The next section is a personal opinion and critism about 451 and the projects in general. It is not intended to be entirely part of the evaluation. If you are blind and don't like to hear negative comments, you might as well head back to the Evaluation Index
Otherwise, scroll down a few pages...(I could have made a nice link, but
since Web quality means nothing, just use that scrollbar. Down.)
The Web
It saves a forest, and is kind of fun. However, I'm a little bitter about
several things. First of all - the asthetic quality of the documents played
absolutely NO part in the marking. Say what you want about the Grading
scheme; there were no points taken off if a document was crappy.
Do I sound Bitter? Damn straight. This is my chance to bitch and I intend to.
People took their reports, stuck them all into one massive file, and then put headers around it. This is pointless. If you are going to use the Web, use it properly. The advantage to using the Web is that you can finally divide the massive documents into small pieces, and only print or read the sections you want. You can leap to other sections, or read the whole thing. People who just lump it into one file are just being Web-Lazy IMHO. No credit is given to people who actually make an effort to use the features of the Web.
The course overall. Well, the idea is good. But, I hate to say it, the way the marks are distributed sucks. Making these huge documents that no one actually reads is pointless. Isn't that what the industry is learning? That you have to make documents that are practical, and will actually be used. Our system rocks, (That means it is good), and we did it by using the documentation as a minor guide. Not as a bible.
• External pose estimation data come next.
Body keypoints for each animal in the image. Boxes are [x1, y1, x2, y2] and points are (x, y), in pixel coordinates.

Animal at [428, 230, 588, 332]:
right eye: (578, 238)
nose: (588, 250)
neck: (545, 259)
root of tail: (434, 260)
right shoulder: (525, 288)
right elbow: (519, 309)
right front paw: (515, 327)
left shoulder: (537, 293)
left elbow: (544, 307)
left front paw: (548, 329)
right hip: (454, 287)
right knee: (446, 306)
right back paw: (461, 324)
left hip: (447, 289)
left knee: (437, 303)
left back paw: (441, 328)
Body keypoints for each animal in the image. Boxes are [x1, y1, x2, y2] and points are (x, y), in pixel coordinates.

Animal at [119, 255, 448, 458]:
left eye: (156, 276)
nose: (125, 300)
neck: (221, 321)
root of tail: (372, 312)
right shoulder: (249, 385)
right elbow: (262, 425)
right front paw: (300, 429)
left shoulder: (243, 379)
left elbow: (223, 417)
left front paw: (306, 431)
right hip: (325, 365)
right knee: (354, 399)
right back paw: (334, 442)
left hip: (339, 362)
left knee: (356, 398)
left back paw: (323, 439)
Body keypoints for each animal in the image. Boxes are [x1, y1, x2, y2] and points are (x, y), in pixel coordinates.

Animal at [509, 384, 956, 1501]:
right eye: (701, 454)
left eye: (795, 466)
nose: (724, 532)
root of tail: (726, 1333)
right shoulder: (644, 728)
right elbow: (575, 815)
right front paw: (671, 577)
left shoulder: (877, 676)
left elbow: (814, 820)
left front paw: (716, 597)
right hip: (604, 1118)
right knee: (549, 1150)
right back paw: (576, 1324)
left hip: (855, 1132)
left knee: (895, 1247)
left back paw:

If it was up to me, the grade of the final system would be weighted much more heavily. In other words, if the Supplier doesn't document and doen't get feed-back, they will get nailed in the presentation, not by someone with a marking pen.
This should make it a little clearer: We got B's on our documents. Our final project kicked butt and satisfied all the customer requirements. The customer group was stunned, and couldn't come up with anything to say that we missed. So they had to ask about things that we added and were optional. I just bet that they get nailed on their mark, which is unfortunate.
On the other side of the spectrum, we have a group that has gotten A's on every single document. Their final project was a disaster. They skiped functions and entire sections. The thing crashed repeatatly. But I'll bet my bacon that they get a better mark than Nexus. That is my beef with this course, and I can say it is felt by many other members, both within and outside Nexus Corp.
Any group who blames bombing or crashes on their operating system should be taken out and shot. Using the old "Windows is to blame" is crappola. If you arn't confident in the OS, then don't use it. It's called Blame Shifting and it's something the North American culture is real good at. This extends to professors, polititians and eveyone else.
Oh, getting Midterms back before finals would be nice too...
Now that that is out of the way, I have to say that the course wasn't that bad. Doing a semester project in a large group is a practical experience that can only help in the real world. I mean that. Sure it was tough, but I think it was worth it. Just felt too much like an english class.
Now all we need is a unix editor with a decent spell checker.